Right to Light
It doesn’t appear my call for there to be light has found favor. Oh well, give it time and we’ll see how long before such a basic human right gets the attention it deserves. I recognize I may be out all alone on a limb, a position very familiar to me. When you’re fourteen and can’t name a single popular song that you like or want to own you pretty much have to accept the fact you’re not on the main trunk of the tree.
Gets me to think. I wonder if you’ve noticed how challenges to think outside the box often come from thinkers so inside their own box assemblage they’d have trouble recognizing an outside idea even if it had fangs in their posteriors. I don’t claim immunity. Virtually everyone finds it easier going to follow the flow of their own internal logic and convenient stereotypes. We’d have a hell of a time functioning without the ease-along of stereotypical assumption. In fact, generally speaking, it’s a blessed relief to not only assume people will drive on the right side of the road, but enjoying the fact they’ll actually do so is conformity and assumption brought to life.
Actually being outside our boxes and trying to function can be daunting. Is it really a form of fun to be in a noisy Russian train station trying to grasp snippets of info coming from sets of remote speakers? No, it’s actually rather stressful; same holding true in Hungary, Greece, Turkey, India, Egypt, and so on. A person has to figure things out on the ground and act accordingly. A diverse approach featuring info printed in fifteen scripts or repeated in fifteen languages over a PA would not only be very tedious to endure but might prove useless if the accent was impossible to decipher. Was that a greeting or something about a hollow statue? A diverse approach might only lead to additional confusion because you’d have that many more people bewildered getting things half right. I suspect any immigrant could tell you their language likely involves using the specific dialect they are accustomed to. All versions of Spanish or English (etc.) have to roll into one form. In a practical sense, then, uniformity or conformity might be more useful and easier to live with than diversity.
Thinking is not outside the box if it includes the unquestioned preconceptions already in the box of thought. To get out of the box it’s necessary to reject (intellectually or argumentatively at least) what we think is solidly true. I’ll stick with diversity because it’s already been introduced, is current, and is fun to play with. So the question might be “How big a strength is diversity?” If you have two dozen languages and competing points of view it’ll be a lot more difficult to find a consensus than with a smaller number of inputs. If one of those inputs is absolutely opposed to any compromise then the blessing of its diverse addition may be somewhat limited or altogether missing if that one is countered by an equally opposite input. Adding more diversity might not help at all, so we might consider that diversity by itself isn’t a key or what we’re after if a social solution is the goal. Diversity becomes a form of dividing up; in other words it might actually weaken society. But rest confident that the view of diversity stereotypically represented will be conflict free, at least superficially.
Picking on diversity as a topic to dispute is a decent outside the box target to work with. In the past when competition was routinely held up as diversity is today as a mythic splendor I took swats at it. I didn’t think competition was anywhere near the big deal it was made out to be. Oh, it played a part to be sure. But was competition the backbone and driving force of a society, of any society ever? I didn’t think so. If a society has no more than a common language that one element alone represents levels of cooperation not competition. There is societal agreement on the sounds used, the words and their meanings (wood means wood and not granite for example), and on the way those things are strung together. Understanding a common language represents a whole lot of cooperative acts and behaviors. Language can be used competitively, but it along with most all we do is/are cooperation much more than competition. But being strong because of competition sounded good so we kept it even if it wasn’t particularly correct.

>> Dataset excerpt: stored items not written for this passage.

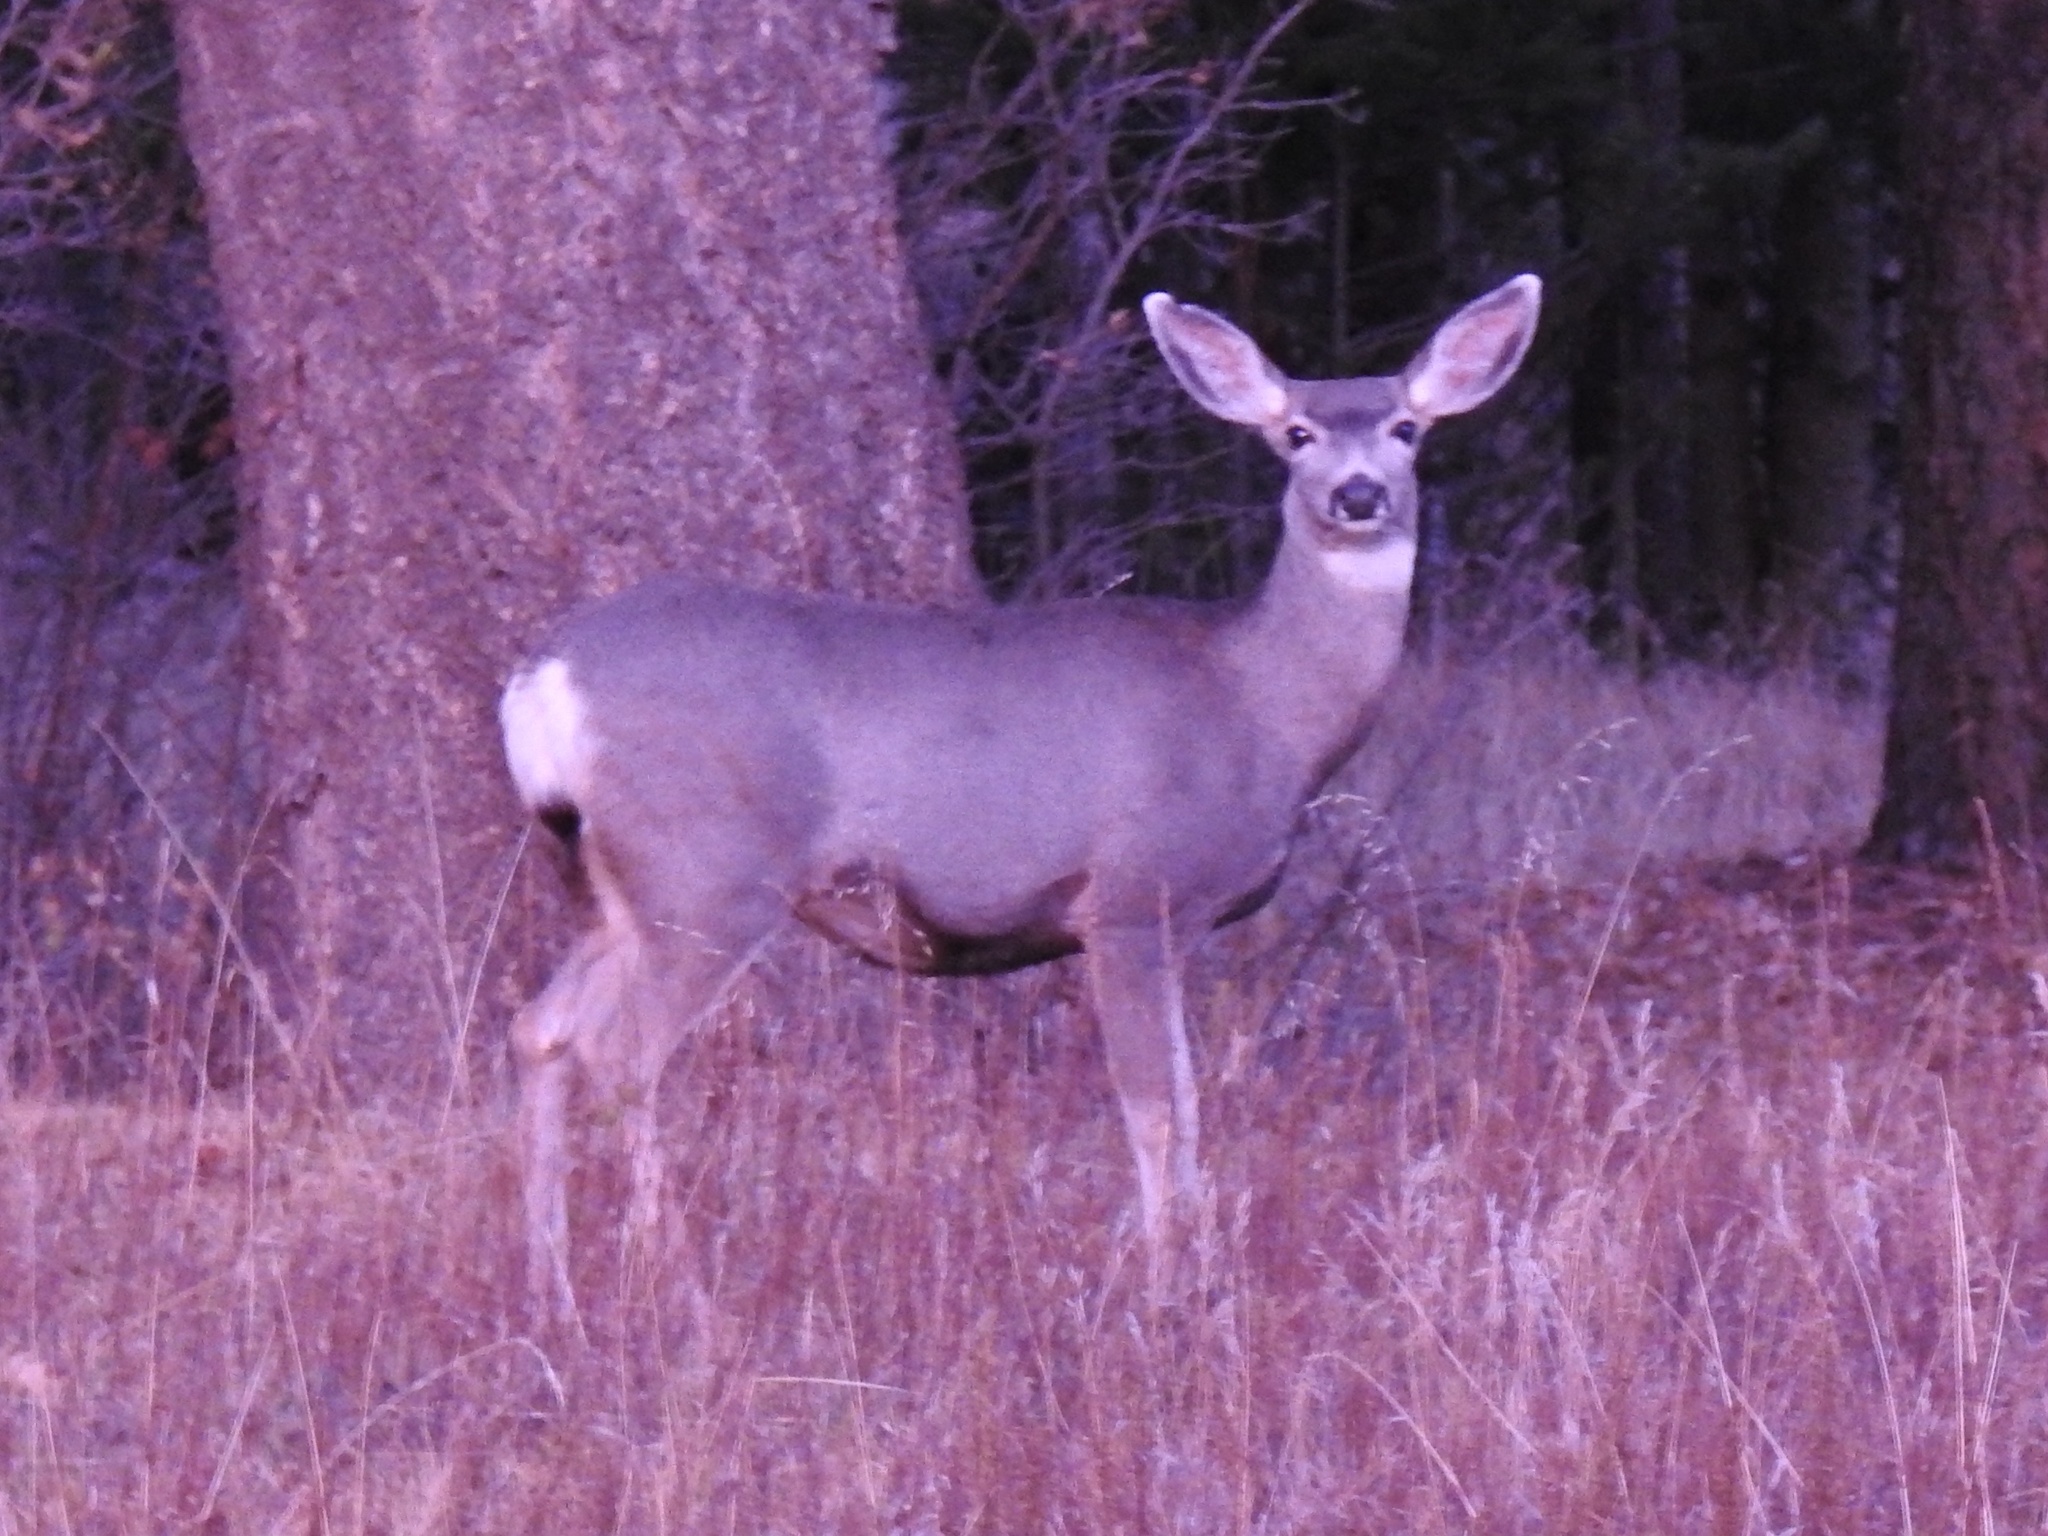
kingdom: Animalia
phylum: Chordata
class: Mammalia
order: Artiodactyla
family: Cervidae
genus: Odocoileus
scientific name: Odocoileus hemionus
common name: Mule deer
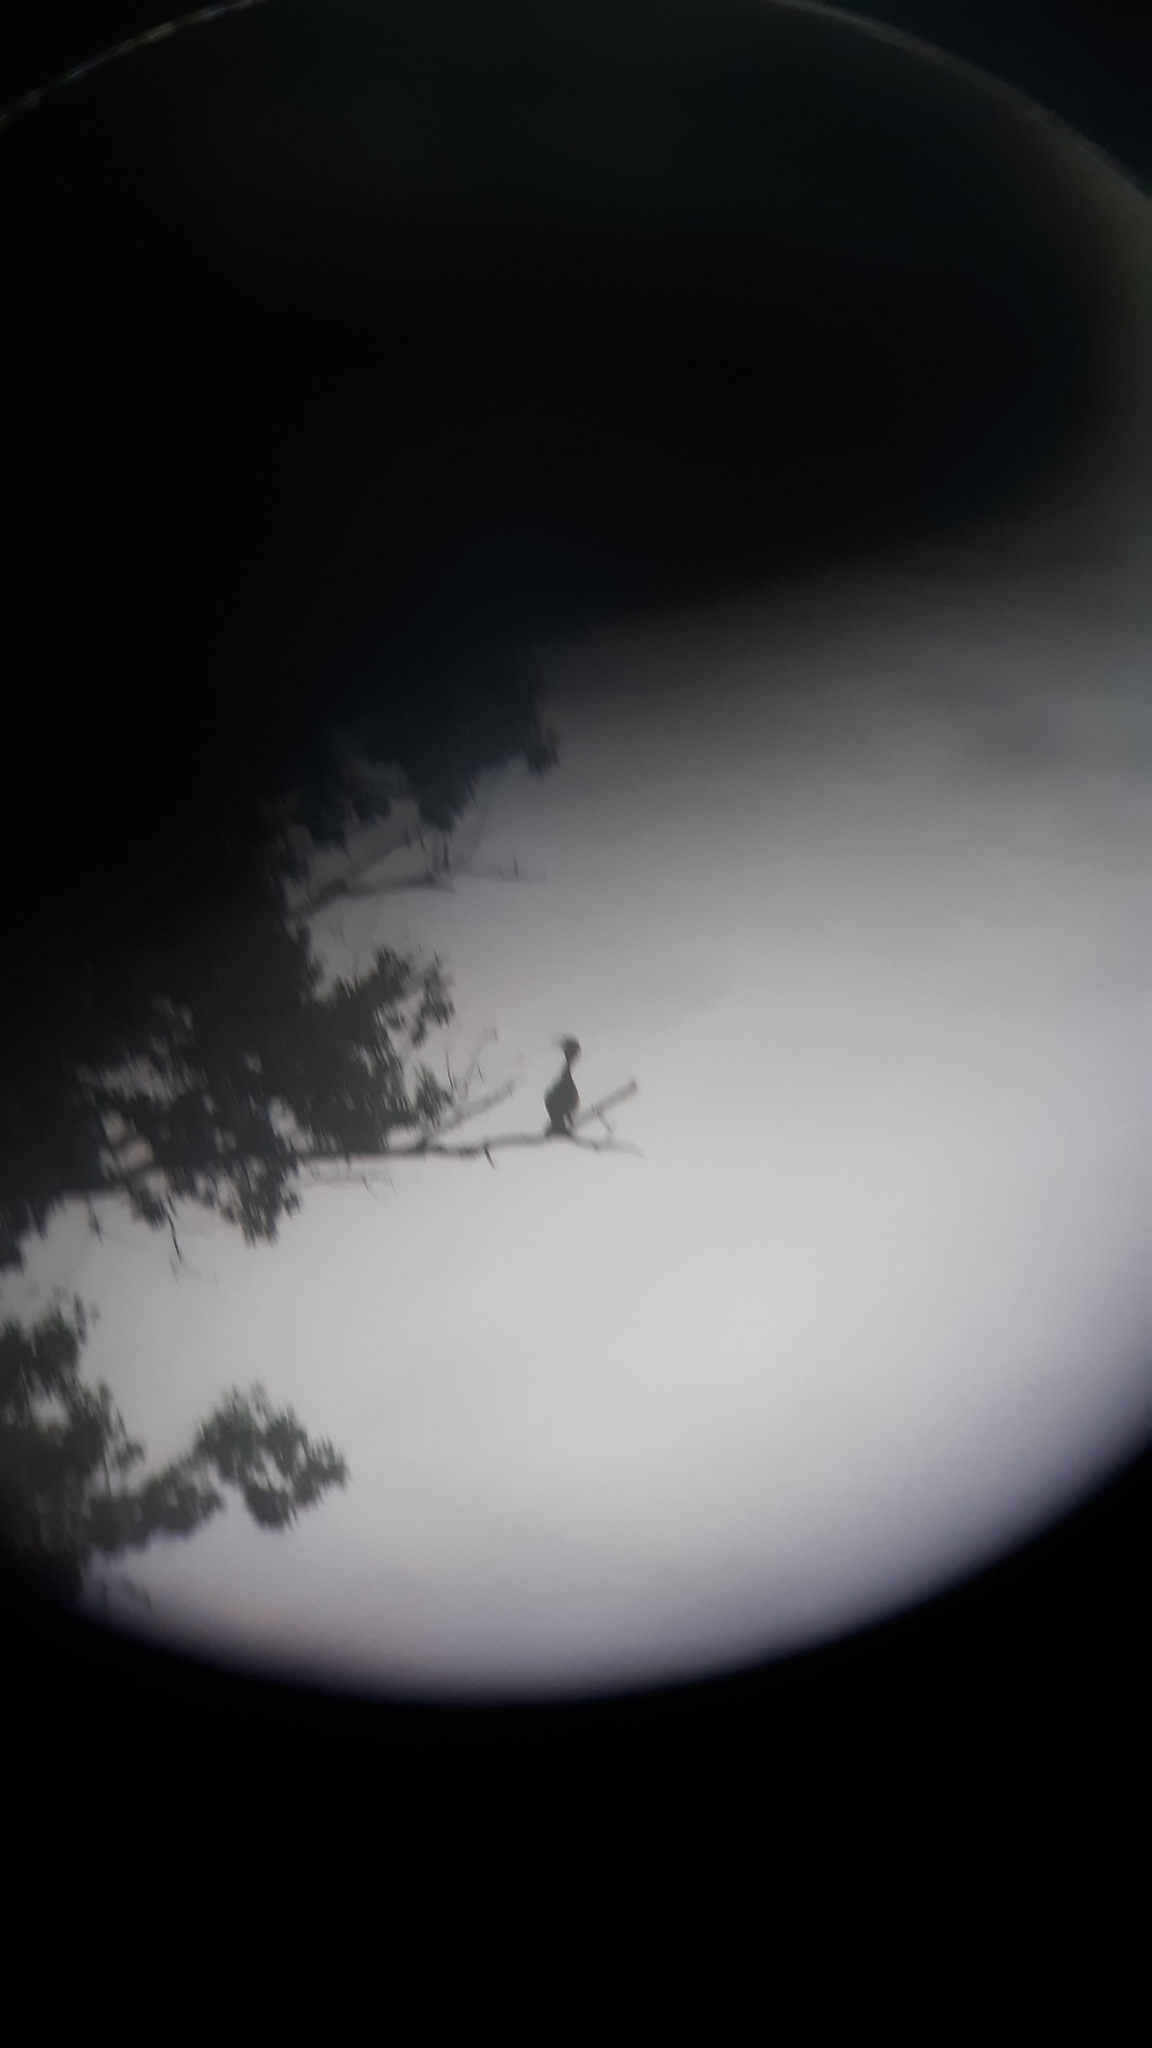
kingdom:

Taking tours outside the box can be refreshing or even liberating. The other day I was perusing the benefits of progressive socialism and had to lament that others had already taken all the good things like guaranteed education, income, and medicine. Damn, it’s annoying to come late to the table, but if you’re outside the box you might spy a very attractive leftover the conventional reformers have overlooked. The needy, less fortunate, have-nots, and immigrants all get play regarding status and state recognition. Even their dreams are protected as sacred rights. So OK, I’ll go along with that, but why are we leaving out the sexually underprivileged? Seems to me sexual socialism would be just as applicable and viable as any other human need; say money, housing, food, and health service.
Sexual socialism is something deserving of a good hard look. Just because some people are old, unattractive, odorous, or have a nasty disposition doesn’t mean their human needs and rights to erotic congress can be ignored. Those favored, fortunate, and blessed with an abundance of human capital have an obligation to share with the less fortunate. It’s about time the favored few (more than 1% I’d estimate) are told to step up to the plate and serve the good of the rest of society and especially the downtrodden, ignored, and downcast. We have the available people power to send out to those areas in need. To sleep with the homeless is a true virtue. Think of the happiness of the homeless hobo having something to cheer them on a winter night.